[PROVIDED MATERIAL Boundary: Start]

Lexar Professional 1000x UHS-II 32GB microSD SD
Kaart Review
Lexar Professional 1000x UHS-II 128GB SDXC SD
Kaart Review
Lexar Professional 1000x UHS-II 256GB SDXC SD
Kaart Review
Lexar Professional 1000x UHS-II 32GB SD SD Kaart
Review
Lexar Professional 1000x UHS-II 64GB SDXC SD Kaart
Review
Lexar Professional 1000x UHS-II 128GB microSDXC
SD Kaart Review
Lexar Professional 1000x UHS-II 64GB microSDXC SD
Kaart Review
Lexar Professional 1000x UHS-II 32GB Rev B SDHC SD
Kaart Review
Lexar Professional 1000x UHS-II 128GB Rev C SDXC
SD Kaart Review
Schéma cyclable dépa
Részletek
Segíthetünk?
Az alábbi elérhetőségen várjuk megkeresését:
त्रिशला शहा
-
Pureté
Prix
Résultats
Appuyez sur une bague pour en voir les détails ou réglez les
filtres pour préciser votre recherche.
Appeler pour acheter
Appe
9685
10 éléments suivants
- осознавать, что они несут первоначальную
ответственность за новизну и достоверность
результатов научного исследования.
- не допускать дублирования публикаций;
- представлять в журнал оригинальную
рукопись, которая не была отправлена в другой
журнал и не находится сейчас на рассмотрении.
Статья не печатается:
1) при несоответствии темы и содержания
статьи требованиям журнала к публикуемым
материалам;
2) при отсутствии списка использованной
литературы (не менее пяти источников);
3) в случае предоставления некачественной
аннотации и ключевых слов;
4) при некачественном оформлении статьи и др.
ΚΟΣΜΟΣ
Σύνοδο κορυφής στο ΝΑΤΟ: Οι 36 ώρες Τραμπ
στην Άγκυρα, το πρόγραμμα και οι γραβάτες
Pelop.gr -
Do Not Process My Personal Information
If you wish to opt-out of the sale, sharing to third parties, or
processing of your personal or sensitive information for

[PROVIDED MATERIAL Boundary: End]

(TASK DETAILS):
Copy out exactly, and only, the lines from the one that contains "- не допускать дублирования публикаций;" through the last line of the material above.

(OUTPUT OF THE TASK):
- не допускать дублирования публикаций;
- представлять в журнал оригинальную
рукопись, которая не была отправлена в другой
журнал и не находится сейчас на рассмотрении.
Статья не печатается:
1) при несоответствии темы и содержания
статьи требованиям журнала к публикуемым
материалам;
2) при отсутствии списка использованной
литературы (не менее пяти источников);
3) в случае предоставления некачественной
аннотации и ключевых слов;
4) при некачественном оформлении статьи и др.
ΚΟΣΜΟΣ
Σύνοδο κορυφής στο ΝΑΤΟ: Οι 36 ώρες Τραμπ
στην Άγκυρα, το πρόγραμμα και οι γραβάτες
Pelop.gr -
Do Not Process My Personal Information
If you wish to opt-out of the sale, sharing to third parties, or
processing of your personal or sensitive information for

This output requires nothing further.